Nat watched with a sinking heart as Hana flew past him once again. A crash echoed through the concrete stairwell. Glass shards rained down on the treads and floor. He rushed back into the room where his friends hid. Benj was trying to console Sun Hee.
“Guys, we can get out, but we gotta get out now!” He stumbled with vertigo, pushed past the nausea building under his feet. Nat grabbed Deck with Yeller’s help, guiding him out of the room and down the stairs. The others raced after him, distributing the load of the two injured men. They dodged unconscious bodies on the tiled lobby floor and flung themselves through a broken revolving door.
Sven found Hana limp against the building facade. She was breathing, to the creature’s relief, but she was out cold. “Foolish girl,” Sven whispered in her ear, kissing her temple. He picked her up, tucking her wings behind her back.
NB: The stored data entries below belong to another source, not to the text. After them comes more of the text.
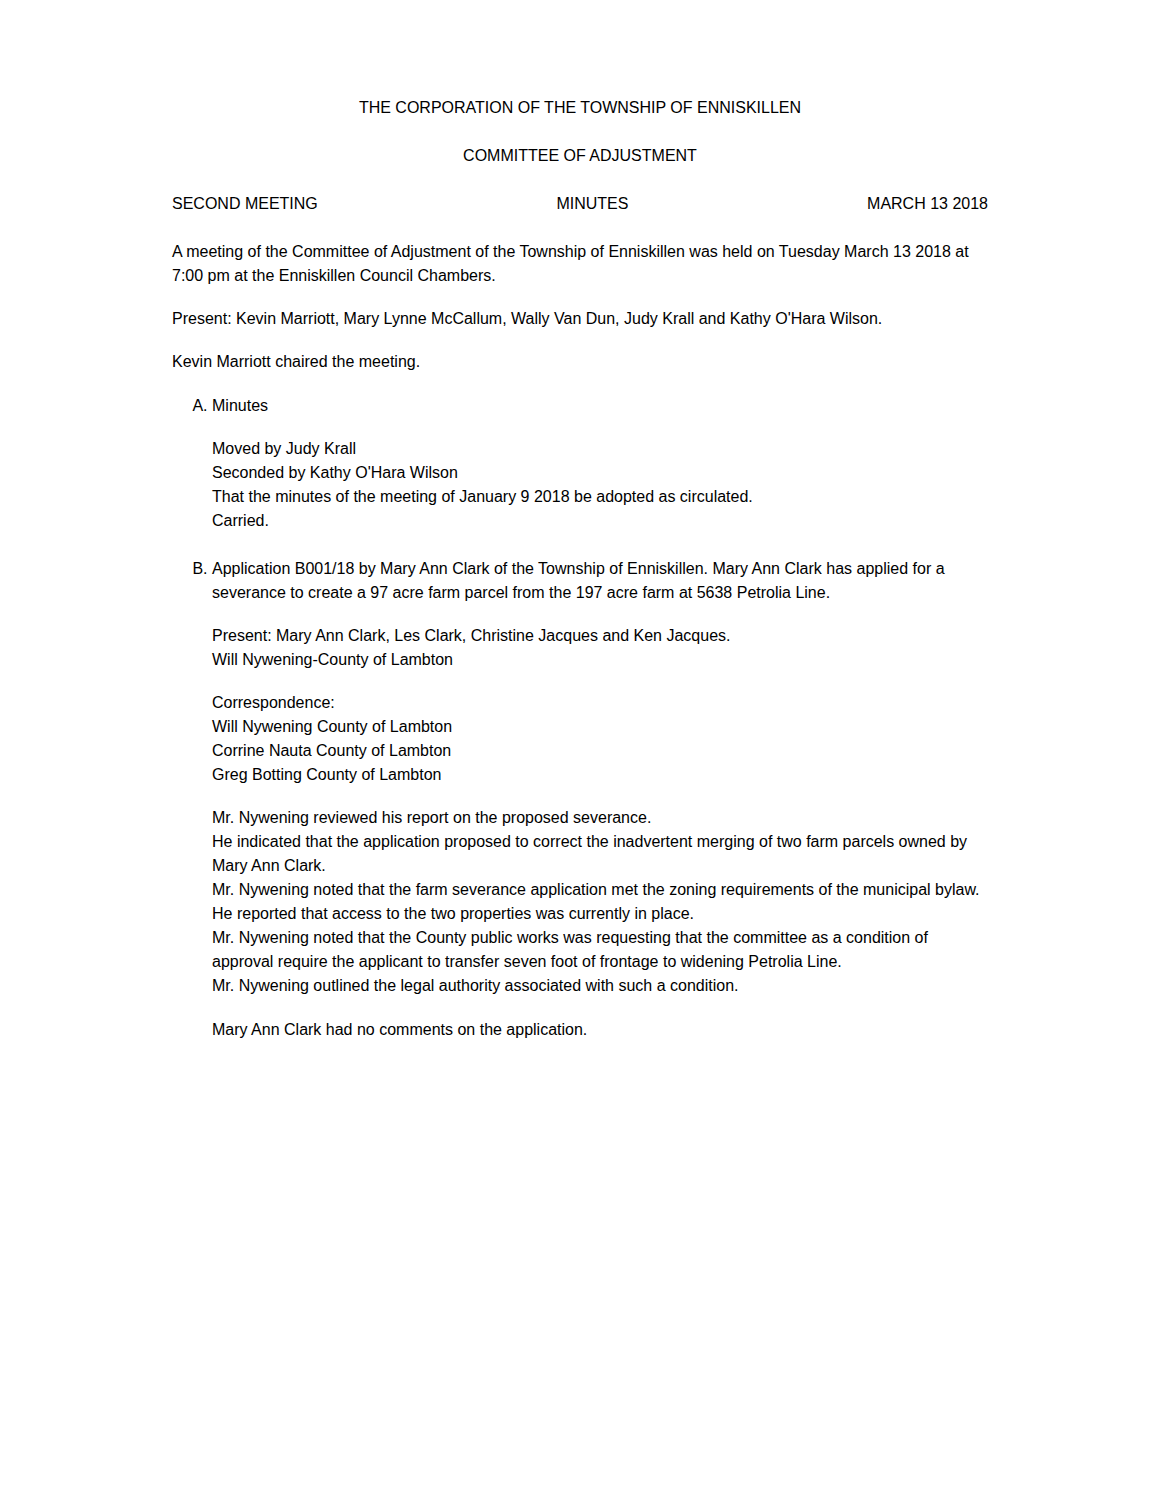THE CORPORATION OF THE TOWNSHIP OF ENNISKILLEN
COMMITTEE OF ADJUSTMENT
SECOND MEETING MINUTES MARCH 13 2018
A meeting of the Committee of Adjustment of the Township of Enniskillen was held on Tuesday March 13 2018 at 7:00 pm at the Enniskillen Council Chambers.
Present: Kevin Marriott, Mary Lynne McCallum, Wally Van Dun, Judy Krall and Kathy O'Hara Wilson.
Kevin Marriott chaired the meeting.
Minutes
Moved by Judy Krall
Seconded by Kathy O'Hara Wilson
That the minutes of the meeting of January 9 2018 be adopted as circulated.
Carried.
Application B001/18 by Mary Ann Clark of the Township of Enniskillen. Mary Ann Clark has applied for a severance to create a 97 acre farm parcel from the 197 acre farm at 5638 Petrolia Line.
Present: Mary Ann Clark, Les Clark, Christine Jacques and Ken Jacques.
Will Nywening-County of Lambton
Correspondence:
Will Nywening County of Lambton
Corrine Nauta County of Lambton
Greg Botting County of Lambton
Mr. Nywening reviewed his report on the proposed severance.
He indicated that the application proposed to correct the inadvertent merging of two farm parcels owned by Mary Ann Clark.
Mr. Nywening noted that the farm severance application met the zoning requirements of the municipal bylaw. He reported that access to the two properties was currently in place.
Mr. Nywening noted that the County public works was requesting that the committee as a condition of approval require the applicant to transfer seven foot of frontage to widening Petrolia Line.
Mr. Nywening outlined the legal authority associated with such a condition.
Mary Ann Clark had no comments on the application.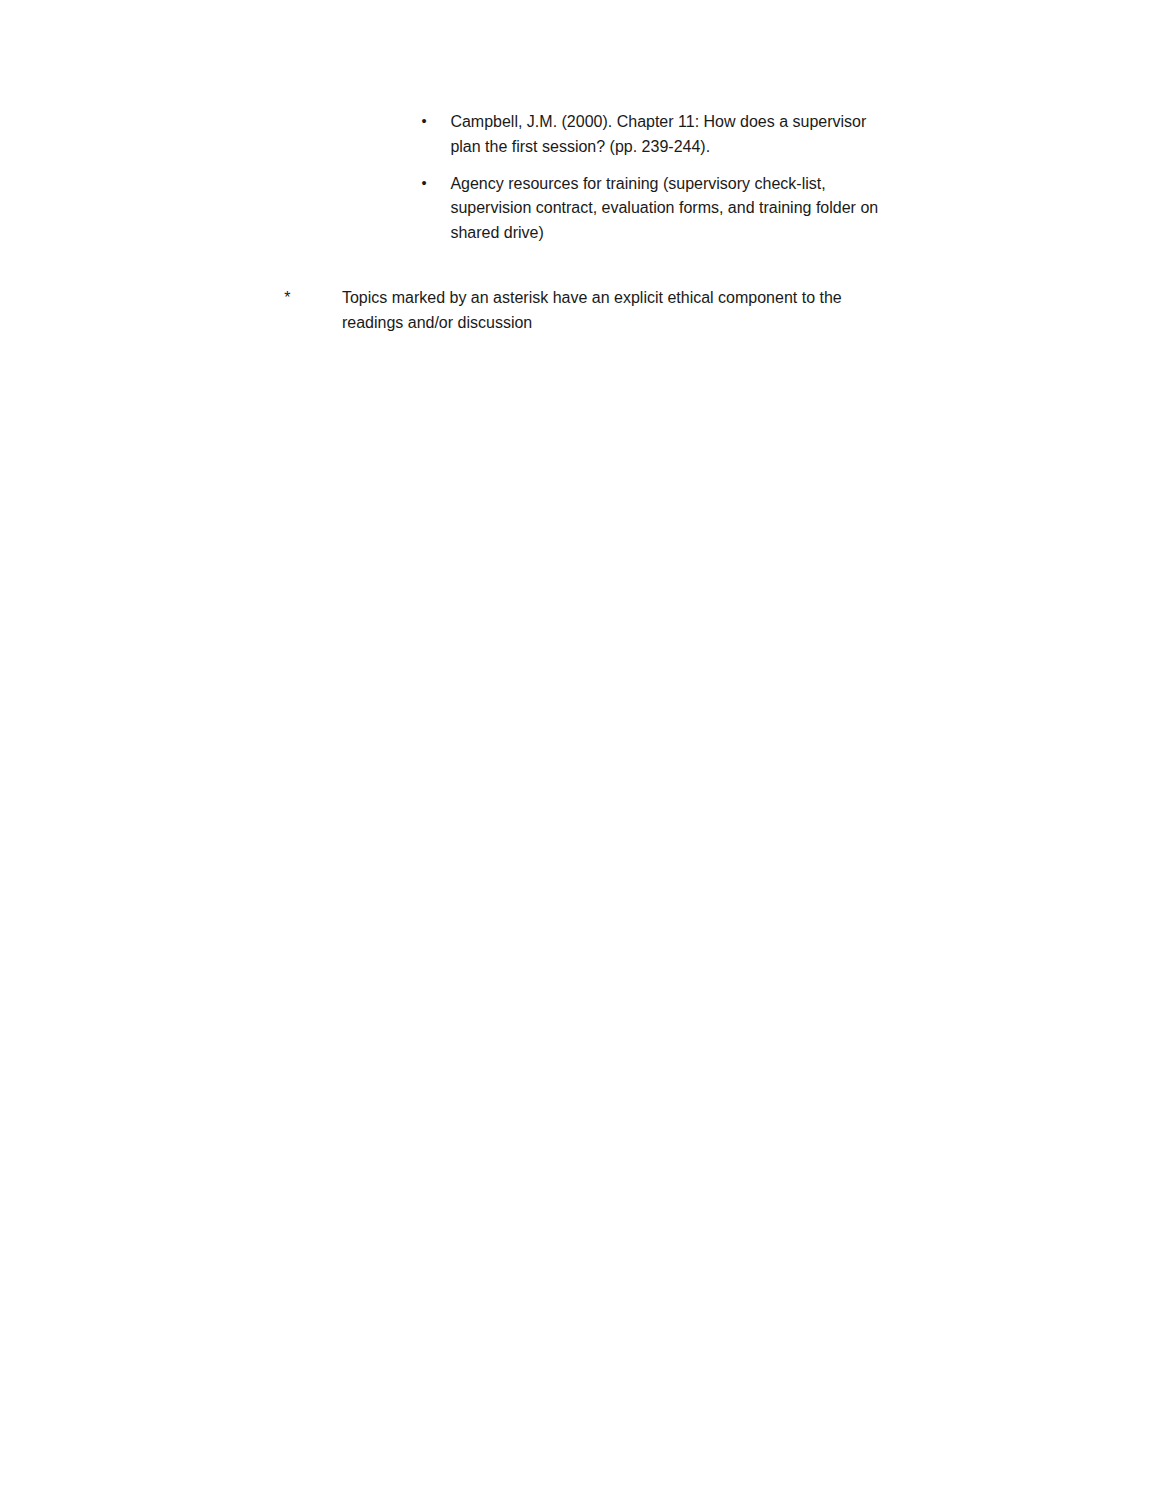Campbell, J.M. (2000). Chapter 11: How does a supervisor plan the first session? (pp. 239-244).
Agency resources for training (supervisory check-list, supervision contract, evaluation forms, and training folder on shared drive)
*
Topics marked by an asterisk have an explicit ethical component to the readings and/or discussion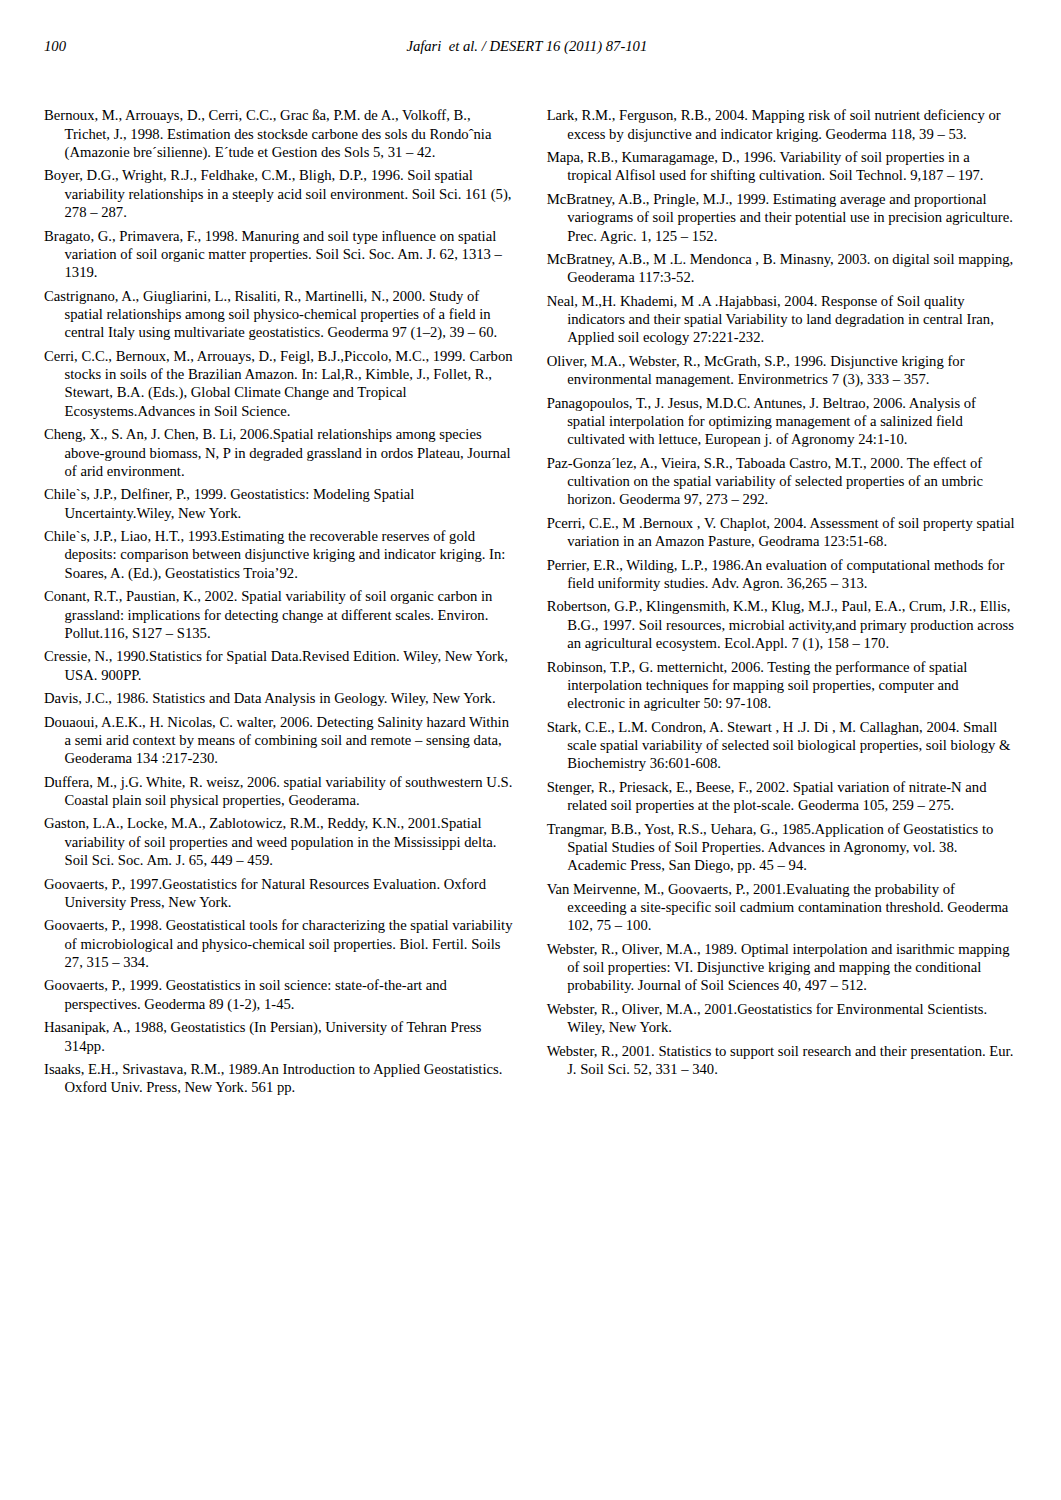100 Jafari et al. / DESERT 16 (2011) 87-101
Bernoux, M., Arrouays, D., Cerri, C.C., Grac ßa, P.M. de A., Volkoff, B., Trichet, J., 1998. Estimation des stocksde carbone des sols du Rondoˆnia (Amazonie bre´silienne). E´tude et Gestion des Sols 5, 31 – 42.
Boyer, D.G., Wright, R.J., Feldhake, C.M., Bligh, D.P., 1996. Soil spatial variability relationships in a steeply acid soil environment. Soil Sci. 161 (5), 278 – 287.
Bragato, G., Primavera, F., 1998. Manuring and soil type influence on spatial variation of soil organic matter properties. Soil Sci. Soc. Am. J. 62, 1313 – 1319.
Castrignano, A., Giugliarini, L., Risaliti, R., Martinelli, N., 2000. Study of spatial relationships among soil physico-chemical properties of a field in central Italy using multivariate geostatistics. Geoderma 97 (1–2), 39 – 60.
Cerri, C.C., Bernoux, M., Arrouays, D., Feigl, B.J.,Piccolo, M.C., 1999. Carbon stocks in soils of the Brazilian Amazon. In: Lal,R., Kimble, J., Follet, R., Stewart, B.A. (Eds.), Global Climate Change and Tropical Ecosystems.Advances in Soil Science.
Cheng, X., S. An, J. Chen, B. Li, 2006.Spatial relationships among species above-ground biomass, N, P in degraded grassland in ordos Plateau, Journal of arid environment.
Chile`s, J.P., Delfiner, P., 1999. Geostatistics: Modeling Spatial Uncertainty.Wiley, New York.
Chile`s, J.P., Liao, H.T., 1993.Estimating the recoverable reserves of gold deposits: comparison between disjunctive kriging and indicator kriging. In: Soares, A. (Ed.), Geostatistics Troia’92.
Conant, R.T., Paustian, K., 2002. Spatial variability of soil organic carbon in grassland: implications for detecting change at different scales. Environ. Pollut.116, S127 – S135.
Cressie, N., 1990.Statistics for Spatial Data.Revised Edition. Wiley, New York, USA. 900PP.
Davis, J.C., 1986. Statistics and Data Analysis in Geology. Wiley, New York.
Douaoui, A.E.K., H. Nicolas, C. walter, 2006. Detecting Salinity hazard Within a semi arid context by means of combining soil and remote – sensing data, Geoderama 134 :217-230.
Duffera, M., j.G. White, R. weisz, 2006. spatial variability of southwestern U.S. Coastal plain soil physical properties, Geoderama.
Gaston, L.A., Locke, M.A., Zablotowicz, R.M., Reddy, K.N., 2001.Spatial variability of soil properties and weed population in the Mississippi delta. Soil Sci. Soc. Am. J. 65, 449 – 459.
Goovaerts, P., 1997.Geostatistics for Natural Resources Evaluation. Oxford University Press, New York.
Goovaerts, P., 1998. Geostatistical tools for characterizing the spatial variability of microbiological and physico-chemical soil properties. Biol. Fertil. Soils 27, 315 – 334.
Goovaerts, P., 1999. Geostatistics in soil science: state-of-the-art and perspectives. Geoderma 89 (1-2), 1-45.
Hasanipak, A., 1988, Geostatistics (In Persian), University of Tehran Press 314pp.
Isaaks, E.H., Srivastava, R.M., 1989.An Introduction to Applied Geostatistics. Oxford Univ. Press, New York. 561 pp.
Lark, R.M., Ferguson, R.B., 2004. Mapping risk of soil nutrient deficiency or excess by disjunctive and indicator kriging. Geoderma 118, 39 – 53.
Mapa, R.B., Kumaragamage, D., 1996. Variability of soil properties in a tropical Alfisol used for shifting cultivation. Soil Technol. 9,187 – 197.
McBratney, A.B., Pringle, M.J., 1999. Estimating average and proportional variograms of soil properties and their potential use in precision agriculture. Prec. Agric. 1, 125 – 152.
McBratney, A.B., M .L. Mendonca , B. Minasny, 2003. on digital soil mapping, Geoderama 117:3-52.
Neal, M.,H. Khademi, M .A .Hajabbasi, 2004. Response of Soil quality indicators and their spatial Variability to land degradation in central Iran, Applied soil ecology 27:221-232.
Oliver, M.A., Webster, R., McGrath, S.P., 1996. Disjunctive kriging for environmental management. Environmetrics 7 (3), 333 – 357.
Panagopoulos, T., J. Jesus, M.D.C. Antunes, J. Beltrao, 2006. Analysis of spatial interpolation for optimizing management of a salinized field cultivated with lettuce, European j. of Agronomy 24:1-10.
Paz-Gonza´lez, A., Vieira, S.R., Taboada Castro, M.T., 2000. The effect of cultivation on the spatial variability of selected properties of an umbric horizon. Geoderma 97, 273 – 292.
Pcerri, C.E., M .Bernoux , V. Chaplot, 2004. Assessment of soil property spatial variation in an Amazon Pasture, Geodrama 123:51-68.
Perrier, E.R., Wilding, L.P., 1986.An evaluation of computational methods for field uniformity studies. Adv. Agron. 36,265 – 313.
Robertson, G.P., Klingensmith, K.M., Klug, M.J., Paul, E.A., Crum, J.R., Ellis, B.G., 1997. Soil resources, microbial activity,and primary production across an agricultural ecosystem. Ecol.Appl. 7 (1), 158 – 170.
Robinson, T.P., G. metternicht, 2006. Testing the performance of spatial interpolation techniques for mapping soil properties, computer and electronic in agriculter 50: 97-108.
Stark, C.E., L.M. Condron, A. Stewart , H .J. Di , M. Callaghan, 2004. Small scale spatial variability of selected soil biological properties, soil biology & Biochemistry 36:601-608.
Stenger, R., Priesack, E., Beese, F., 2002. Spatial variation of nitrate-N and related soil properties at the plot-scale. Geoderma 105, 259 – 275.
Trangmar, B.B., Yost, R.S., Uehara, G., 1985.Application of Geostatistics to Spatial Studies of Soil Properties. Advances in Agronomy, vol. 38. Academic Press, San Diego, pp. 45 – 94.
Van Meirvenne, M., Goovaerts, P., 2001.Evaluating the probability of exceeding a site-specific soil cadmium contamination threshold. Geoderma 102, 75 – 100.
Webster, R., Oliver, M.A., 1989. Optimal interpolation and isarithmic mapping of soil properties: VI. Disjunctive kriging and mapping the conditional probability. Journal of Soil Sciences 40, 497 – 512.
Webster, R., Oliver, M.A., 2001.Geostatistics for Environmental Scientists. Wiley, New York.
Webster, R., 2001. Statistics to support soil research and their presentation. Eur. J. Soil Sci. 52, 331 – 340.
Fire screamed in his shoulders.
Yeller eased up next to him, carefully lifting Hana out of his arms. “Wolf, you maime him, I will pull you out of him the hard way. Walk with me, and don’t take my throat out, and I’ll give her back when you can sit down and not make Nat puke, got it.”
“Is that you, Cashia, or your host?” Sven hissed under his breath.
“And you’re Sven then. Get moving.” Yeller turned to Benj, “Come on. We have to get away from these kids before they get up and come after us again.”
Deck nodded and let the wolf out. Zola, Benj, and Sun Hee took up positions around Yeller, Nat, and Hana.